Hyväile Minua Pimeä Tähti

FR 076LP FR 076LP

LP version. Fonal Records releases the third Eleanoora Rosenholm album Hyväile Minua Pimeä Tähti (trans. "Caress Me, Dark Star"). A project begun by Noora Tommila, Pasi Salmi and Mika Rättö, Eleanoora Rosenholm is ostensibly a persona created by the band, which narrates the dramatic and disturbed odyssey of a suburban housewife. The group, which has now evolved into a seven-piece band (with Mika typically fulfilling the role of writer and overseer), comprises the most exquisite music-makers from the Finnish harbor town of Pori. The third installment is an even gloomier prospect (if possible) than before: this time the protagonist, housewife serial killer Eleanoora escapes into the heart and the city of a Dark Star. Although musically in a similar vein to previous albums Vainajan Muotokuva (FR 054CD/LP) and Älä Kysy Kuolleilta, He Sanoivat (FR 060CD/LP), the sound of this record is even more dramatic, expansive and nuanced. Musically taking its cues from film soundtracks and disco, laced with echoes of Scandinavian and electronic pop, this apparent juxtaposition against the album's subject matter frames a dislocated voice in everyday reality. Trumpets and clarinet lend an epic maturity to the modern atmosphere. The result is a landmark, down-to-earth-futurism, A Space Odyssey in Pori -- something unexplainable that has to be experienced by oneself.

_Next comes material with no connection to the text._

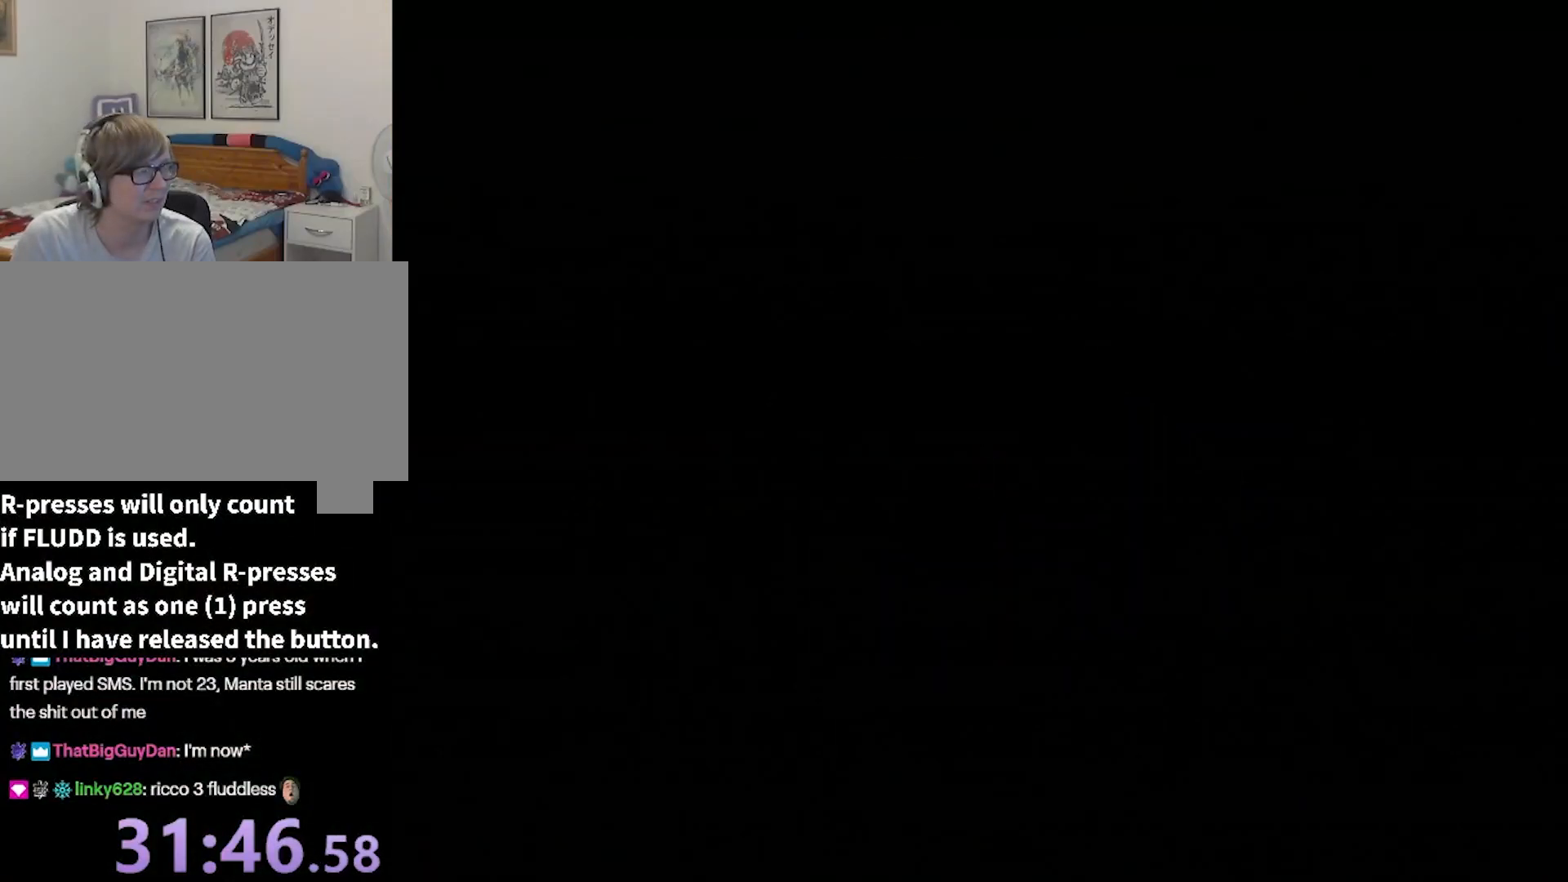
{"buttons": [], "left_stick": "up", "right_stick": "center", "events": [[400, "left_stick", "up"]]}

These colorful stories are the brainchildren of Mika Rättö, one of the most creative forces in the Finnish contemporary rock scene, perhaps most familiar from acts such as Circle, Rättö Ja Lehtisalo and Kuusumun Profeetta. The role of Eleanoora is played by vocalist Noora Tommila who is a sensitive interpreter, relaying a vast emotional range, from quiet fragility to vociferous preaching. The album was composed by Rättö and analog synth wizard Pasi Salmi (Magyar Posse). Previously mainly masterminding in the background, the recording sessions inspired Rättö not only to grab the drumsticks but also to sing a whole song in his distinctive falsetto. Apart from this band, who else could turn Gregorian choir influences into a potential modern club-hit?